**MATERIAL FOR THIS EXERCISE**.
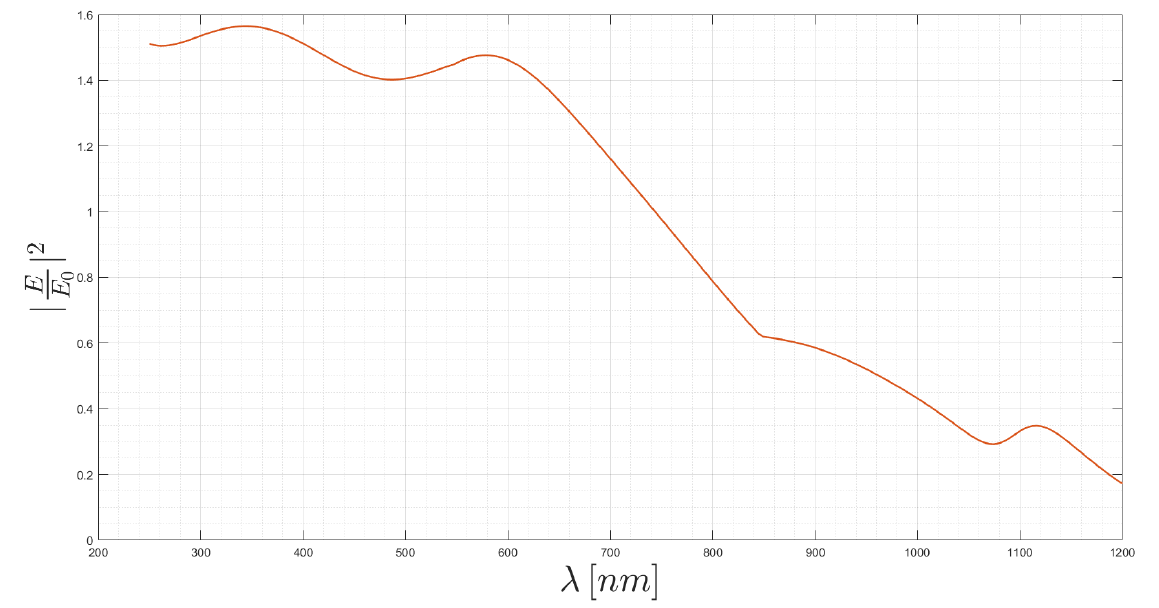
Figure 12. Optical response of an air–aluminum–quartz nanostructure characterized by a 0 = 0.3µm, d = 120nm, t = 50nm and t sub =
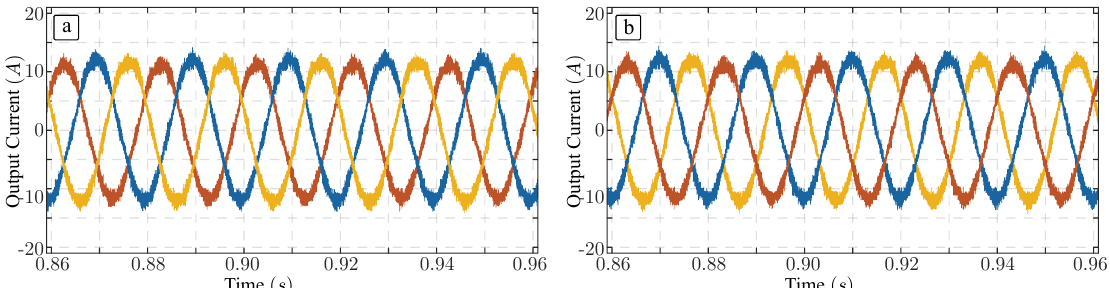
Figure 5. NPC ac currents for a 5.3 kW load. ( a ) PI controller. ( b ) HGO-Adaptive STA proposed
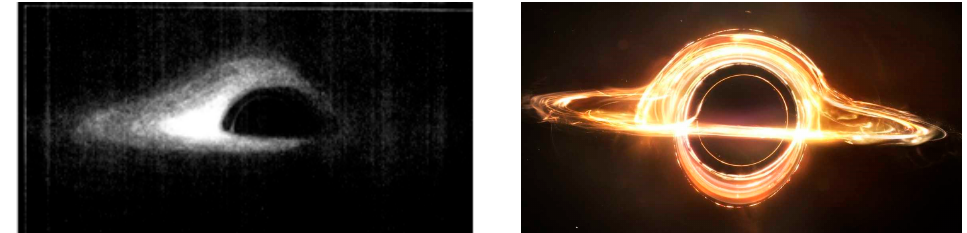
Figure 25. On the left, simulated photograph of a spherical black hole with a thin accretion disk, as seen by an observer 10° above the disk’s plane. Picture taken from [150]. On the right, in 2014, Christopher Nolan released the movie Interstellar and his science advisor Kip Thorne and colleagues used theoretical equations in order to approximate what a black hole could look like near maximal spin [151]. This asymmetry is due to two effects. The first effect results from the very strong gravitational lensing that enormously bends the trajectories of photons emitted from the accretion disk sector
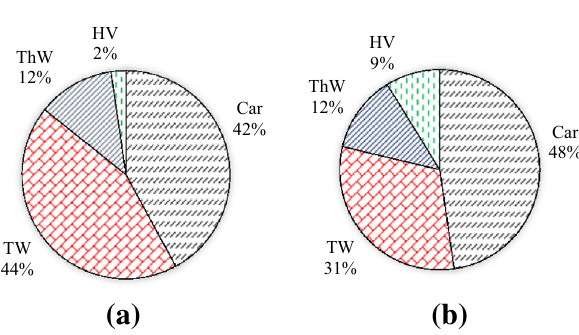
Fig. 2 Vehicle composition in terms of percentage: a Panchsheel Marg. b Ho-Chi-Minh Marg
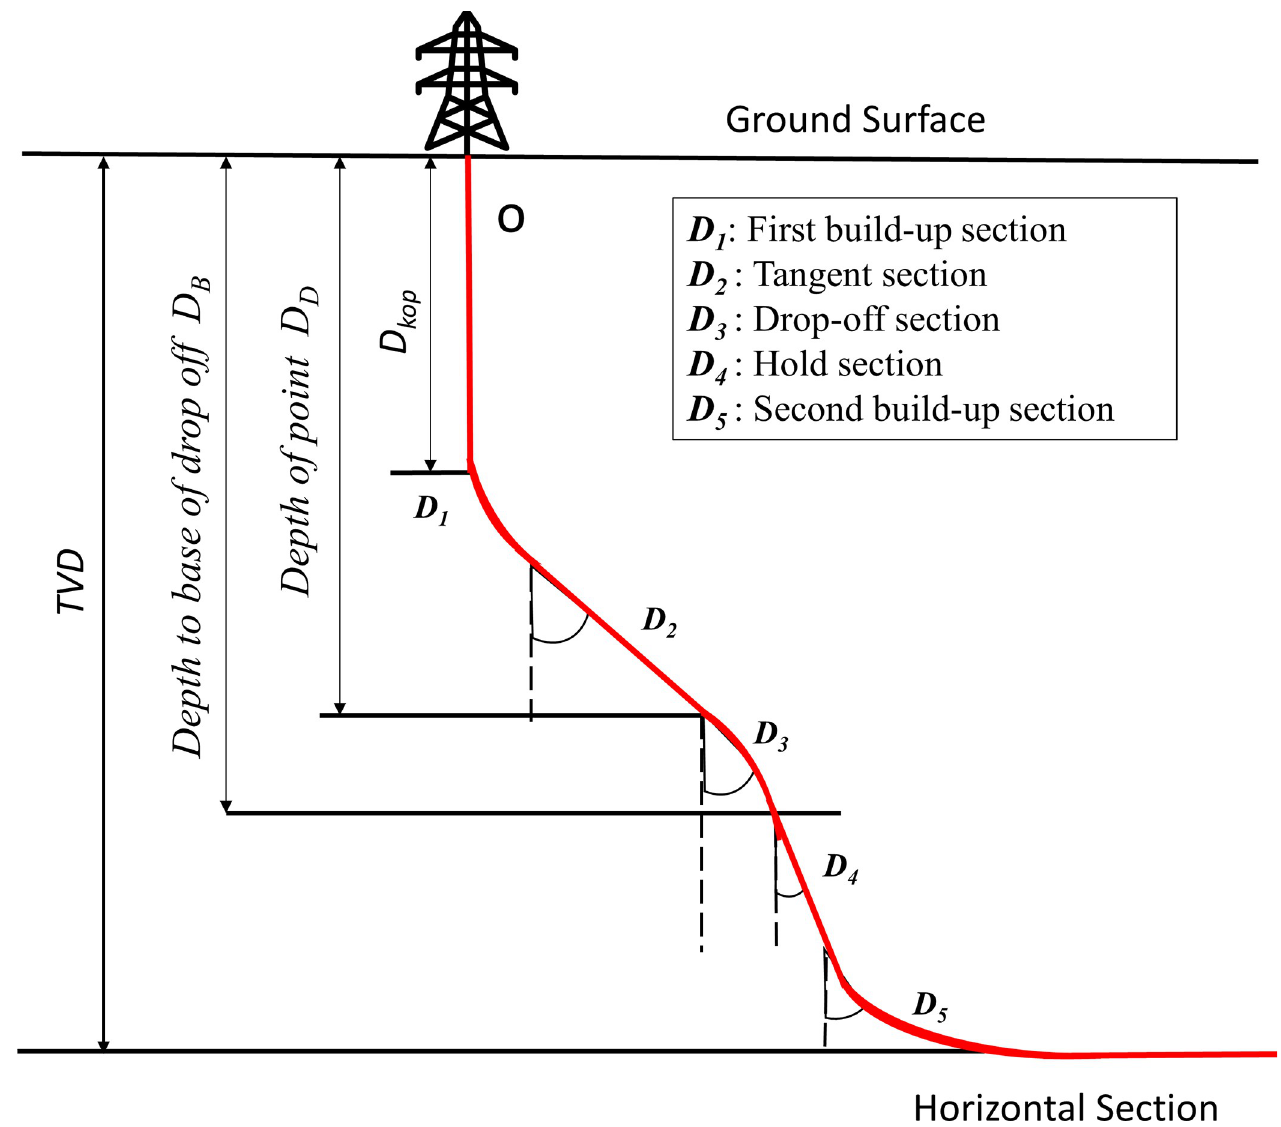
Fig 1. An overview of the wellbore trajectory. https://doi.org/10.1371/journal.pone.0261427.g001 According to Fig 1, the TMD’s fundamental equation is composed of seven segments which are represented by Eq (4).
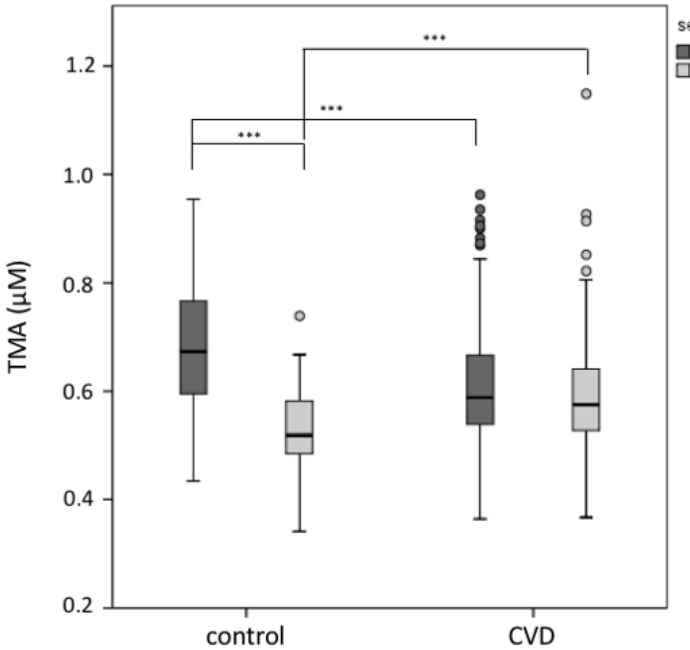
Figure 1. Plasma TMA level in males and females. The male control group displays higher plasma TMA levels compared to female controls. Male CVD patients show a lower TMA value with respect to healthy controls of the same gender, while an opposite result was observed in the female groups. Male controls ( n = 89) and male CVD patients ( n = 269). Female controls ( n = 64) and female CVD patients ( n = 125), *** p <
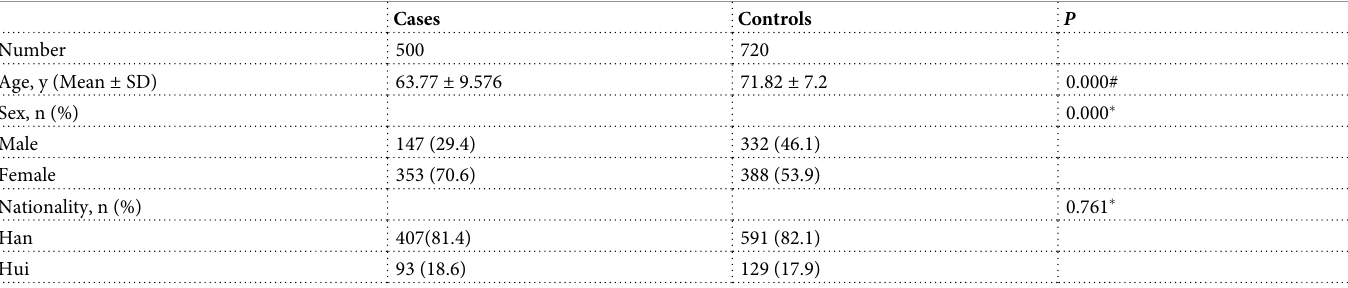
Table 1. Demographic characteristics of PACG cases and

**EXERCISE OBJECTIVE**.
In the listing above, find the line with "Fig. 2 Vehicle" and the line with "Fig 1. An overview". Copy exactly those lines and all between them, minus the images.

**RESPONSE AREA**.
Fig. 2 Vehicle composition in terms of percentage: a Panchsheel Marg. b Ho-Chi-Minh Marg
Fig 1. An overview of the wellbore trajectory. https://doi.org/10.1371/journal.pone.0261427.g001 According to Fig 1, the TMD’s fundamental equation is composed of seven segments which are represented by Eq (4).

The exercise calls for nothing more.